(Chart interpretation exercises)

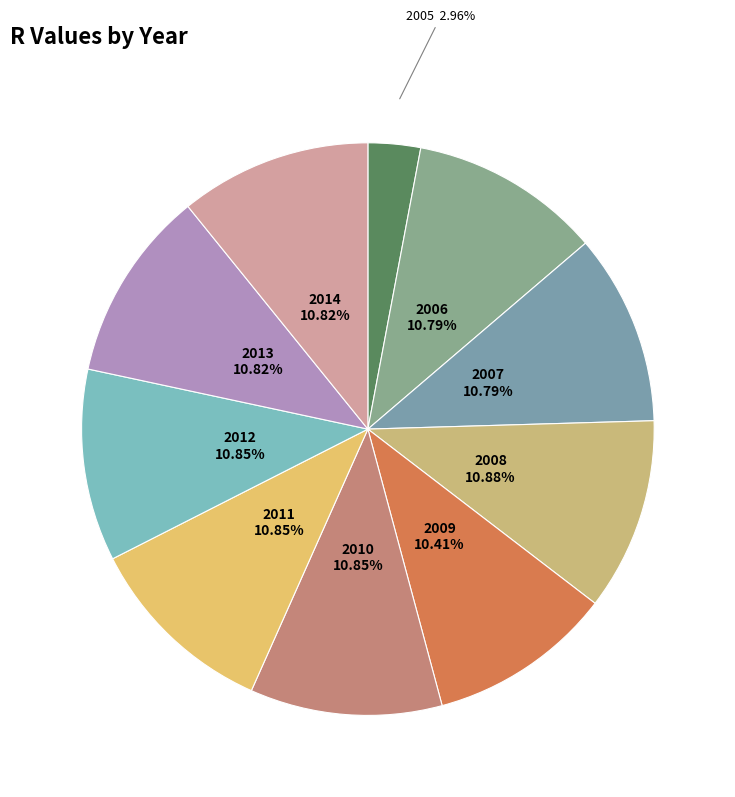

To the nearest percent, what portion does 2009 represent?

10%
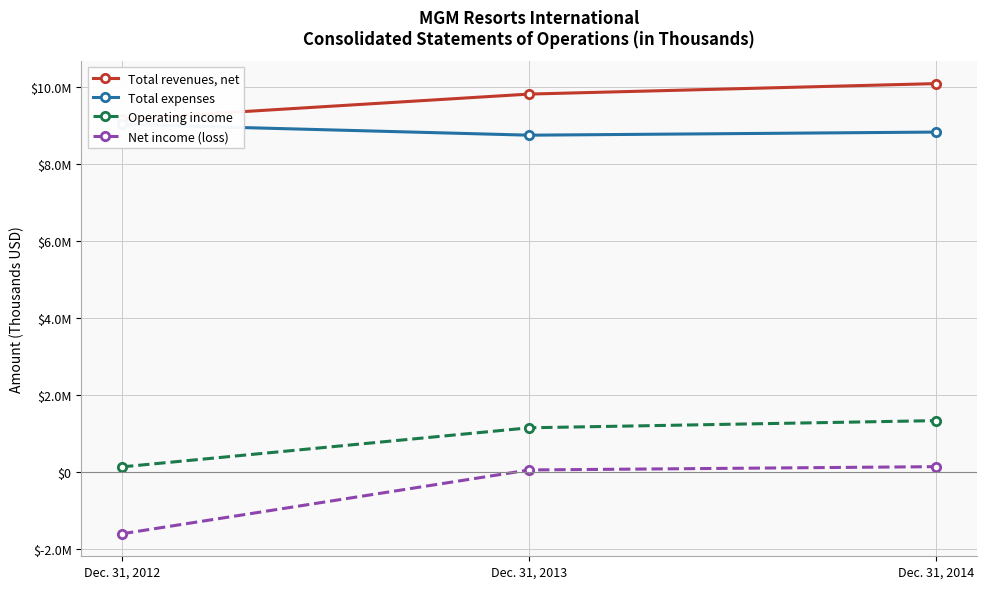

At which label does Net income (loss) first exceed 41374?

Dec. 31, 2014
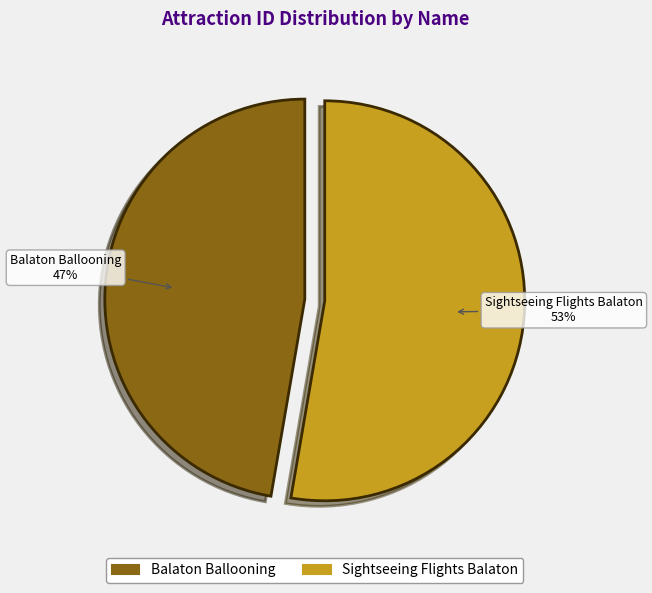

The Balaton Ballooning slice represents 47% of the pie. True or false?

True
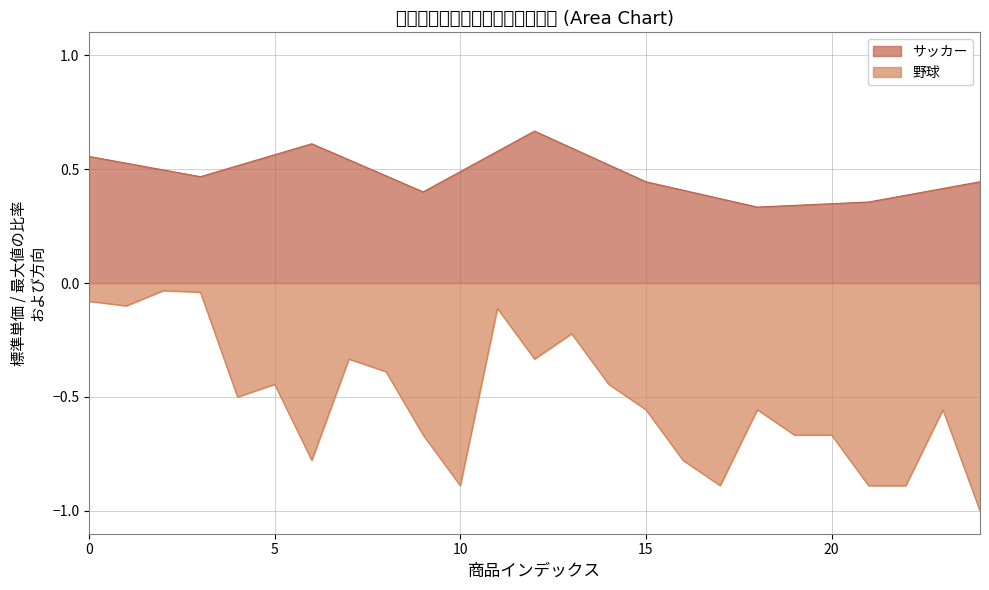

What is the sum of the values at 23 and 7?

-0.9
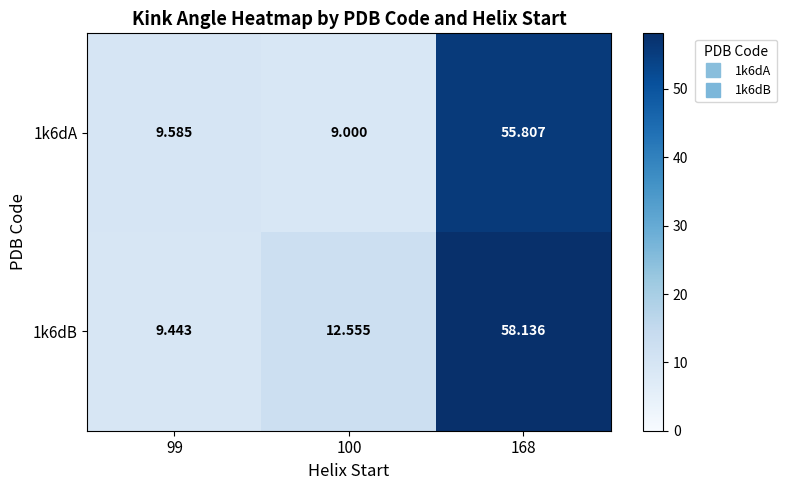

Is the value of 1k6dA at 99 greater than the value of 1k6dB at 168?

No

◆ **TASK**
Edit the records above by replacing "slice" with "segment" and leaving everything else unchanged. Leave the pictures out of your answer.

◆ **OUTPUT**
To the nearest percent, what portion does 2009 represent?

10%

At which label does Net income (loss) first exceed 41374?

Dec. 31, 2014

The Balaton Ballooning segment represents 47% of the pie. True or false?

True

What is the sum of the values at 23 and 7?

-0.9

Is the value of 1k6dA at 99 greater than the value of 1k6dB at 168?

No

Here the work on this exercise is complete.